Otro ejemplo reciente bastante iluminador es el de Marcelo Gullo, un sociólogo argentino (nótese que en este género de literatura histórica hay menos historiografía que en la saga de Indiana Jones). Tras escribir un libro titulado Historia oculta: la lucha del pueblo argentino por su independencia… (bastante populista, todo hay que decirlo) ha saltado el charco y publicado un ensayo que lleva por título Madre patria. Desmontando la Leyenda negra desde Bartolomé de las Casas al separatismo catalán (2021) en donde ¿imaginan qué? El autor buscar rebatir «uno a uno, todos los clichés creados durante generaciones y demuestra que nada separa a España de América, ni a América de España, salvo la mentira y la falsificación de la historia». ¿Otra vez? Pues sí, otra vez. Al fin y al cabo, pasar del peronismo argentino al nacionalismo español era un salto mucho menos rocambolesco que de Bartolomé de las Casas a Carlos Puigdemont. «¿Qué pasaría» —continúa el argentino— «si a un pueblo se le tergiversa o falsifica su pasado? ¿Qué le sucedería a un pueblo si sus niños y sus jóvenes estudian una historia, la de su propio pueblo, intencionalmente falsificada? La respuesta es simple: ese pueblo perdería su ser, su ser nacional, eso le pasaría a España». Dejando a un lado el viejo adagio de la pérdida de esencias (no sé ustedes, pero yo llevaba un tiempo sintiéndome raro, quizás fuera eso de «perder el ser») no podemos dejar de subrayar la deliciosa paradoja que supone la de un escritor argentino ⎯desde coordenadas próximas al peronismo, que aquí se coaliga con el nacionalismo patrio⎯ explicando a los españoles (que compran a espuertas sus libros) quiénes son y qué han de hacer para seguir siéndolo.

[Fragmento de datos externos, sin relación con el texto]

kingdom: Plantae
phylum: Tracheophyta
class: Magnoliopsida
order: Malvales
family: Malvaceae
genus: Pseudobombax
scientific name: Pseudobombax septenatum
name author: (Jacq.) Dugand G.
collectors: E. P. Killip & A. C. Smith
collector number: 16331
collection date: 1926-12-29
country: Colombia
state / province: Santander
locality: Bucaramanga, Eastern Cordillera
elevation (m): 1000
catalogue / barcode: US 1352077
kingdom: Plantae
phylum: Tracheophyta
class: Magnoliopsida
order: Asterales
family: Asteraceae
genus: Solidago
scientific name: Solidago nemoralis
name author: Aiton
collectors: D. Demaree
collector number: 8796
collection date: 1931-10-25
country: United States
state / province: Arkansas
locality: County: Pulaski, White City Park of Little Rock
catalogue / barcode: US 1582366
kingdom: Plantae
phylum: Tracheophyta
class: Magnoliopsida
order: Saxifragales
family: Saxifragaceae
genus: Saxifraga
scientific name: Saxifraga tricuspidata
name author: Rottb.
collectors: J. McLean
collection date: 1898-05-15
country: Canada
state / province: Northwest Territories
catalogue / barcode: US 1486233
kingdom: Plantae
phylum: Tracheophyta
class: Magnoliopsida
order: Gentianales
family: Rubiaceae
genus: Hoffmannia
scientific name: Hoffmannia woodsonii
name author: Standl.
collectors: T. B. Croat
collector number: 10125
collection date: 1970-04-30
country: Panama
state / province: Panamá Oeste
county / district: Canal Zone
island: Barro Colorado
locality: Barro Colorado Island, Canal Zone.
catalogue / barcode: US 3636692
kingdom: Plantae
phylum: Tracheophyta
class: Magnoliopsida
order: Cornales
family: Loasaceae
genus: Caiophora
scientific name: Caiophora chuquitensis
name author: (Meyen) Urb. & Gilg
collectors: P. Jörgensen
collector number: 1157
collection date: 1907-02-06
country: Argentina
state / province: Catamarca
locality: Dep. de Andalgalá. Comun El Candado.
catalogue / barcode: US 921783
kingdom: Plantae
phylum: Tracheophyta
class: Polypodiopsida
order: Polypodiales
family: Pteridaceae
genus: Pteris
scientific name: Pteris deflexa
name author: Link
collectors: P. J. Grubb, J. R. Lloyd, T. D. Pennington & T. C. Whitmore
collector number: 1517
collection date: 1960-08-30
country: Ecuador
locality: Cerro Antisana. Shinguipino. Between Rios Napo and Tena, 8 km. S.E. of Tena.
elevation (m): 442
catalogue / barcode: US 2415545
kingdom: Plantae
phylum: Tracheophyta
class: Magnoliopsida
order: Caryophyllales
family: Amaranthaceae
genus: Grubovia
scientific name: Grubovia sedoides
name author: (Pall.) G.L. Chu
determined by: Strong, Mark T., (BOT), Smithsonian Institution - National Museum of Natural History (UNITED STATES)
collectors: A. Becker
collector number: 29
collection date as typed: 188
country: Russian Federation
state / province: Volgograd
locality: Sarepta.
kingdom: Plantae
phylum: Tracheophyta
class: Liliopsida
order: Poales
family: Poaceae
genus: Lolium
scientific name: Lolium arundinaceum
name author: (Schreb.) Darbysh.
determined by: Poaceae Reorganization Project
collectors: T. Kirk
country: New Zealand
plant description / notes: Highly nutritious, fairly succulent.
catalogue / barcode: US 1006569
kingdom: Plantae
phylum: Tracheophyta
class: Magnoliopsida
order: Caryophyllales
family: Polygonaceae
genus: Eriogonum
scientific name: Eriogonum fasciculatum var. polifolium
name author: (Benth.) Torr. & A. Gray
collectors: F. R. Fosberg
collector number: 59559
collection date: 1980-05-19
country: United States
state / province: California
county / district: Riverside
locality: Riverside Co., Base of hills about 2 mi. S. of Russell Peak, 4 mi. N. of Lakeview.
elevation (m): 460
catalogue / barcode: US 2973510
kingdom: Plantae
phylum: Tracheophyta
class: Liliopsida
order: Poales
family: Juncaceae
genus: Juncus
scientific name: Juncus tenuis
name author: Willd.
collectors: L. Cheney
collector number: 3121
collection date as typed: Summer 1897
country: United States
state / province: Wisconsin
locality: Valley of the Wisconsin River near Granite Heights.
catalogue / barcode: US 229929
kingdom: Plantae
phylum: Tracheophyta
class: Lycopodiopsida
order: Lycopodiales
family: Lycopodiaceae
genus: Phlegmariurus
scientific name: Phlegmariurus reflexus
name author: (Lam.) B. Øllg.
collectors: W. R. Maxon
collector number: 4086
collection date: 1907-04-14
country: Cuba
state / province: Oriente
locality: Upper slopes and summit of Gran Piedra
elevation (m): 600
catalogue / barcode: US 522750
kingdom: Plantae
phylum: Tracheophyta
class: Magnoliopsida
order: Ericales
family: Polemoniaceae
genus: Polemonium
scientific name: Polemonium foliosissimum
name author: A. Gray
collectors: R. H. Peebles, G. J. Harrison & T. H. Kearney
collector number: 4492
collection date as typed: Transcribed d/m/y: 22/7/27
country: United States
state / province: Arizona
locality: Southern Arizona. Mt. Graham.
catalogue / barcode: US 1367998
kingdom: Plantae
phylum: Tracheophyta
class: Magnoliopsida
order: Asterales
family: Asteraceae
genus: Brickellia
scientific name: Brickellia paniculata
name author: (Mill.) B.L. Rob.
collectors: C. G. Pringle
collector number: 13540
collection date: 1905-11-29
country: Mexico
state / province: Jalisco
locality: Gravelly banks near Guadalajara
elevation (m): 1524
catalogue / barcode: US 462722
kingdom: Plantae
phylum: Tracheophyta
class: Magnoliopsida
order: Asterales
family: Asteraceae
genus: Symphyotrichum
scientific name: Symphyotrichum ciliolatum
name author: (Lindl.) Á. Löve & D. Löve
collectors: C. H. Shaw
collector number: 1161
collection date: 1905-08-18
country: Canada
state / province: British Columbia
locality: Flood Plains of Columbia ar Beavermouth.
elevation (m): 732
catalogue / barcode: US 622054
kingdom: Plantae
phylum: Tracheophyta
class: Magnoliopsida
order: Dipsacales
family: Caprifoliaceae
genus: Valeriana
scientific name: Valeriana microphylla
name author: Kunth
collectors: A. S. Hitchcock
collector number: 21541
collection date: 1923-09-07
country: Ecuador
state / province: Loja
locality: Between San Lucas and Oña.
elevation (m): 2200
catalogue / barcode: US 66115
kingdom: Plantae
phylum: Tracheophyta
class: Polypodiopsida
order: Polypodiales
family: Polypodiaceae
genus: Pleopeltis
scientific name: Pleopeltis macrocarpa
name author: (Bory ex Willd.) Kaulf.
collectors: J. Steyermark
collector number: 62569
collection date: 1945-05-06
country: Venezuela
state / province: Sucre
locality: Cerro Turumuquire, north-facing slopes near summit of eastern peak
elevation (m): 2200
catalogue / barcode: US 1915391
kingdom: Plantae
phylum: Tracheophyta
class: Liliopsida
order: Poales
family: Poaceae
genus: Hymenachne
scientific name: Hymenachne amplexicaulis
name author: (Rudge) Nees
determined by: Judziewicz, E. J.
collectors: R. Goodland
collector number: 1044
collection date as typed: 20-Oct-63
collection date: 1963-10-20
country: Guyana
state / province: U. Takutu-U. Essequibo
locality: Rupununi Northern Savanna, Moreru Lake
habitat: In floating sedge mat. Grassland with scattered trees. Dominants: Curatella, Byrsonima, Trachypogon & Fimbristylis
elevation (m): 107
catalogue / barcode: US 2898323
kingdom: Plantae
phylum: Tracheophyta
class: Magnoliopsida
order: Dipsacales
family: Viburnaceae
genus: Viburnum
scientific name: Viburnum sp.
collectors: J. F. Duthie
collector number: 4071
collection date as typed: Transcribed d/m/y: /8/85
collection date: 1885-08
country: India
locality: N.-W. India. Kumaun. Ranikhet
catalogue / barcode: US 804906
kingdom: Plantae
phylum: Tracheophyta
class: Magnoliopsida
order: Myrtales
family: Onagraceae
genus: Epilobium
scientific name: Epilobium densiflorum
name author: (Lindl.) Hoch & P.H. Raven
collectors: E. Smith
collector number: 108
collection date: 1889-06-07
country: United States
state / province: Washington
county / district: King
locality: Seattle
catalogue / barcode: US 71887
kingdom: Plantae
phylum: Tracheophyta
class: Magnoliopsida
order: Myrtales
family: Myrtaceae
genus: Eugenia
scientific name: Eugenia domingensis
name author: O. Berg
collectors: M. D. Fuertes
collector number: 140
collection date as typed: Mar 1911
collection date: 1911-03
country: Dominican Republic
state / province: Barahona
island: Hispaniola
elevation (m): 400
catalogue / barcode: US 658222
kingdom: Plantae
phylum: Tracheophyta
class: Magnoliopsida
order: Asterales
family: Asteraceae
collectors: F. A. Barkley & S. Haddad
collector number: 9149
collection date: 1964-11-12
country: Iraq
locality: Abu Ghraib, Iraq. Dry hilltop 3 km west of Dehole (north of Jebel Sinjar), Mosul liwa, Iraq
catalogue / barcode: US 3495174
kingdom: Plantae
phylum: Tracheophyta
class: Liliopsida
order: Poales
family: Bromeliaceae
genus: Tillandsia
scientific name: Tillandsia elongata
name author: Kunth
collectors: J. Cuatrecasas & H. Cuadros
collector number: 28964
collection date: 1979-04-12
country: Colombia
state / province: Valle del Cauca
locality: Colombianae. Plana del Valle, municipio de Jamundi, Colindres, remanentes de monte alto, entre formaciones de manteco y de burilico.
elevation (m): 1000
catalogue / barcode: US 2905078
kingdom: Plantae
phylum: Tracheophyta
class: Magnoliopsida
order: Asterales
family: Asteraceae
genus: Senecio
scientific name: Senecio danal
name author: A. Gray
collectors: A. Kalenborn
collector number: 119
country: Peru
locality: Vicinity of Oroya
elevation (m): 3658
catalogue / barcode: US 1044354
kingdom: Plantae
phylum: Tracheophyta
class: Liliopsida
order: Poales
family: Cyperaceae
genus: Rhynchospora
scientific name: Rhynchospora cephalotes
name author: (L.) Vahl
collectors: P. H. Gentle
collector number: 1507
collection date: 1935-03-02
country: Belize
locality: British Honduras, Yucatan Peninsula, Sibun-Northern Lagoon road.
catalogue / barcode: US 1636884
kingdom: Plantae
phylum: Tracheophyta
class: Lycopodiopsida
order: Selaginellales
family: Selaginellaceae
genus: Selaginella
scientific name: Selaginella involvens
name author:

«No deja de ser irónico que la historiografía más supuestamente desmitificadora sea al mismo tiempo la más esencialista»

¿A qué se debe el éxito de esta historia mistagógica? ¿A qué este afán por el revisionismo y el ocultismo en la historia? En primer lugar, al oportunismo de tales historiadores. La ilusión de la conspiración reserva al autor el beneficio del desvelamiento. Además, al estigmatizar toda historiografía en cuanto que espuria, al tener que extraer toda argumentación exclusivamente de sí misma, dichas perspectivas se abstienen de conocer y entrar en un debate que a duras penas podrían sostener. Sí, por supuesto que han existido los malentendidos y los mitos históricos. Hubo ataques legendarios contra el prestigio de las grandes potencias, existió un imperialismo voraz contra América Latina, así como grandes errores durante el periodo de la Transición, pero una cosa es analizar tales hechos y otra tramar con ellos una gran conspiración, subsumiendo bajo el rótulo de la mentira todo aquello considerado como indeseado o impropio. Por lo demás, no deja de ser irónico que la historiografía más supuestamente desmitificadora sea al mismo tiempo la más esencialista, sea esta de izquierdas o de derechas. Decíamos que la historia tiene de todo, salvo ⎯por definición⎯ una cosa: esencias. Lo decía el historiador Eric J. Hobsbawm: la historiografía nacionalista es a la historia, lo que las Sagradas Escrituras a la Teoría de la Evolución.

Volviendo a la mentira, mucho se ha escrito sobre los peligros de la desaparición de la verdad en política, especialmente tras los años del totalitarismo en Europa. Un filósofo de origen austriaco, Karl R. Popper, advirtió en sentido contrario: no es la verdad lo que desaparece con el fin de la democracia, sino la mentira (pues solo en las dictaduras y las religiones puede uno gozar de la entera verdad). Así, el estudioso de la historia ⎯como el de la actualidad⎯ ha de ponerse en guardia contra los bulos, pero más contra aquellos que se arrogan la autoridad de acabar definitivamente con ellos.